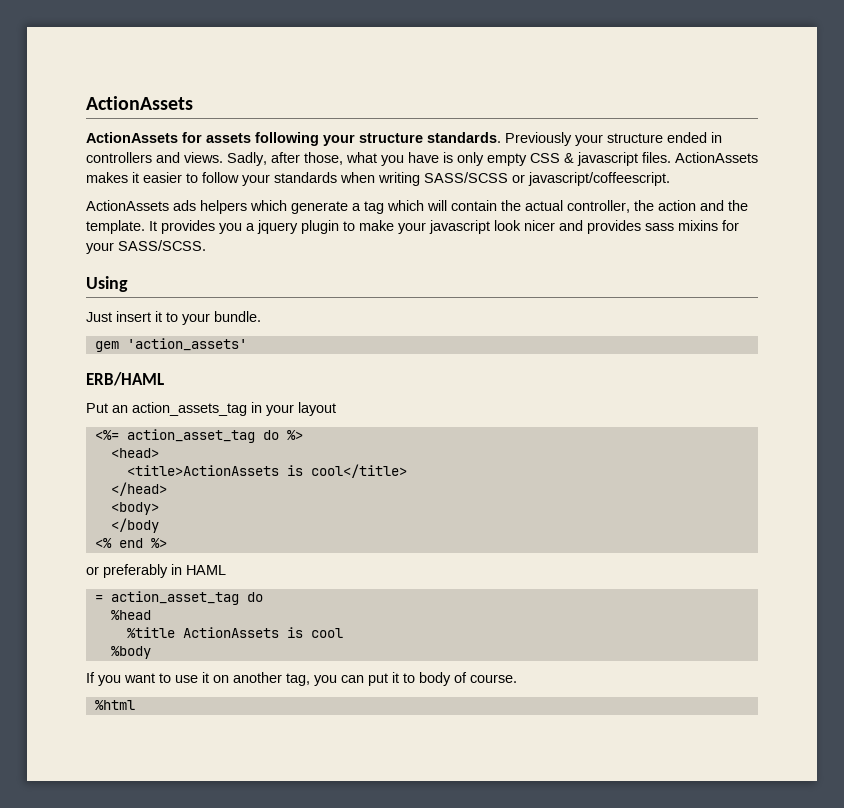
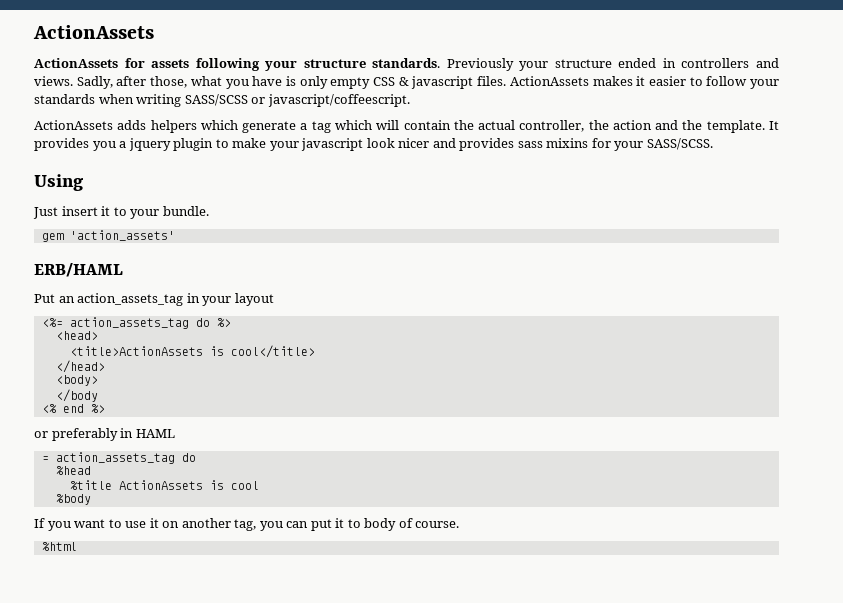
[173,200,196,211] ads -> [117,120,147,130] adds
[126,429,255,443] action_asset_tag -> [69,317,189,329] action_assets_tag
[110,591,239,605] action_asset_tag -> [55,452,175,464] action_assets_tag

------------------------------------

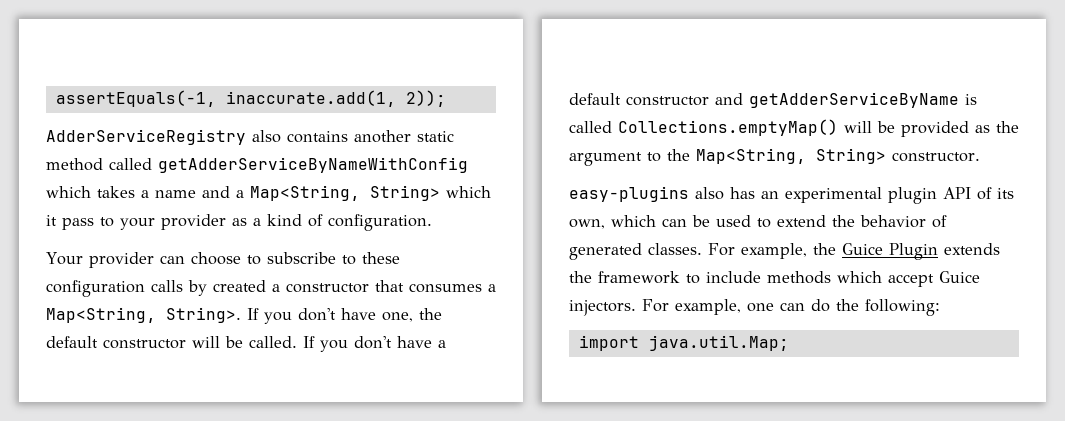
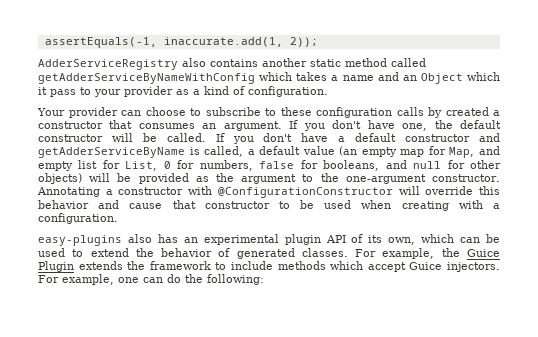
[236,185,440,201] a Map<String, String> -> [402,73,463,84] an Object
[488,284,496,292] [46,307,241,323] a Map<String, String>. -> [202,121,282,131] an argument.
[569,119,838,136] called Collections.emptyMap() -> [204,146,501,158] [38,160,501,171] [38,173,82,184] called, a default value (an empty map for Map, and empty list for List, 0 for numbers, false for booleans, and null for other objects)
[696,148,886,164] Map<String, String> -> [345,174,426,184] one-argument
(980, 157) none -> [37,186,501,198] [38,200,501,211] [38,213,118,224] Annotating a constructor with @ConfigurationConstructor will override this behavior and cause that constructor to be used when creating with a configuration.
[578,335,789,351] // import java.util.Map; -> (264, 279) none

------------------------------------

• [Problem description]: Go through the listing above and return each line that includes the word "argument".

• [Solution for this problem]:
[488,284,496,292] [46,307,241,323] a Map<String, String>. -> [202,121,282,131] an argument.
[696,148,886,164] Map<String, String> -> [345,174,426,184] one-argument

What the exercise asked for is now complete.